Joey Palacios / Texas Public Radio
A health care worker prepares her workstation to deliver a dose of the COVID-19 vaccine to a recipient at the Alamodome.

The City of San Antonio will create a countywide waiting list for COVID-19 vaccinations. The San Antonio City Council voted unanimously Wednesday for its creation.

The pilot program will only allow people age 65 and over to register. Vaccine providers will then contact those on the list when they have a vaccine available. The system would use vaccine availability for appointments for the major vaccination sites at the Alamodome, UT Health, University Health and WellMed.

The waiting list system still needs a formal agreement with the vendor who will create it and then two to four weeks of creation time. TPR will share the link once the web page is live.

A centralized waiting list had been a desire of several council members since vaccinations started back in December. However, health officials with San Antonio Metropolitan Health District said at the time vaccine availability wasn’t robust enough to make a waiting list practical.

While vaccine supply has increased, it’s not enough to reach demand, San Antonio Mayor Ron Nirenberg noted — especially as the federal government issued a call to vaccinate a majority of Americans by the Summer.

“As we’ve talked about before unless we experience a dramatic increase in supply which to this point we have not, residents are going to continue to be frustrated with the process and inability to secure a vaccine as quickly as possible,” Nirenberg said. “And I’m especially concerned about those residents who will continue to be left behind for a variety of social reasons.”

Dr. Colleen Bridger, Assistant City Manager and head of Metro Health, said there are an estimated 86,000 people who are age 65 and above who have not received a vaccine yet and would be eligible to register in the pilot program.

“We’re not talking about hundreds of thousands of people and we’re not assuming 100% of 65 and up are going to want to be vaccinated, so it’s a fairly manageable number that we’ll be able to get through relatively quickly,” said Bridger.

In order to register, a vaccine recipient will need a Texas address. Registration will not be limited to those in San Antonio and Bexar County.

The system would be managed by HASA — a San Antonio based company that regularly specializes in health information exchanges. It would act as a vendor for the city in providing the system.

An early estimate in the cost for the system would be about $100,000 to $200,000. That would be paid for by a CDC grant the city received for vaccination efforts.

The city’s four major vaccination sites are receiving a combined 42,000 first doses of all three major vaccines according to the state’s vaccine allocations for March 29 — that number doesn’t include numerous smaller providers like doctor's offices and pharmacies such as H-E-B and CVS.

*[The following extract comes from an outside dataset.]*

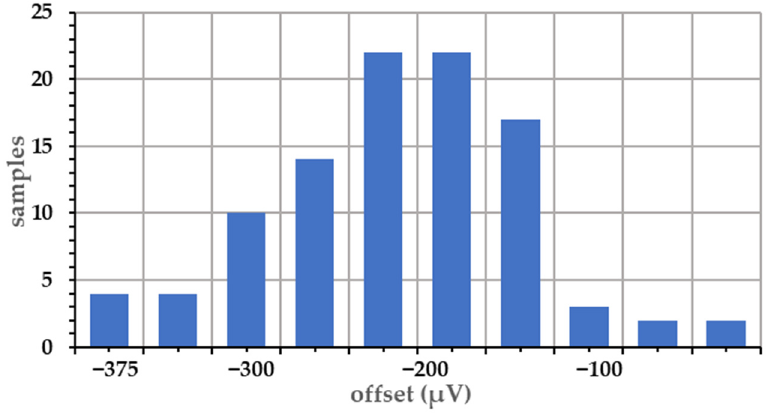
Figure 8. Amplifier offset distribution from 100 Monte-Carlo simulation runs.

The waiting list would use appointments from the large providers at first but not immediately use appointments from the smaller providers.

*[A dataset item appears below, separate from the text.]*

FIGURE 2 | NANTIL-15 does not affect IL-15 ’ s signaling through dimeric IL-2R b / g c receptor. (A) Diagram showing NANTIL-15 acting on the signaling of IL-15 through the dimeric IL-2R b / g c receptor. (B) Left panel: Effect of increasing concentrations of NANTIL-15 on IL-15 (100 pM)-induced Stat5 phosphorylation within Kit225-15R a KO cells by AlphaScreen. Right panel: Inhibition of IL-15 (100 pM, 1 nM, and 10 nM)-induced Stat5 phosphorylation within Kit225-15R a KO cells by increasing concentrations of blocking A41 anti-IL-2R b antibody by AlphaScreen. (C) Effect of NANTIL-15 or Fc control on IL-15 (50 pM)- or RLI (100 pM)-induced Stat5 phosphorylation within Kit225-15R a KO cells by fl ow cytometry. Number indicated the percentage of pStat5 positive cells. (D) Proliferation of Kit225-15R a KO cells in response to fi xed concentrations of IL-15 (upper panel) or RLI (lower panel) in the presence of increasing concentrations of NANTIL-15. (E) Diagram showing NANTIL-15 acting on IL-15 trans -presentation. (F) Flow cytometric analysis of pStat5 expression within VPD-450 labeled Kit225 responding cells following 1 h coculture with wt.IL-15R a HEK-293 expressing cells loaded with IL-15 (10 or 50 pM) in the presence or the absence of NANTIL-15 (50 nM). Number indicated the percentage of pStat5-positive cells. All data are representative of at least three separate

When Metro Health, University Health and WellMed open thousands of appointments at once, users have been met with frozen loading pages online and long wait times when calling over the phone.

District 7 Councilwoman Ana Sandoval says a centralized waiting list is not a silver bullet, but would help alleviate the load when appointments are opened in mass

“Every resident who comes through this portal is one less person that is crashing a website somewhere else,” she said.

In San Antonio, 17% of people 16 or older are fully vaccinated. About 30% have received at least one dose of the vaccine. According to data presented on Wednesday, the population with the highest rate of vaccination is people aged 65 to 79 with 43% fully vaccinated, followed by people over 80 years old with 33% fully vaccinated.

So far, all providers in Bexar County have administered more than 738,000 doses.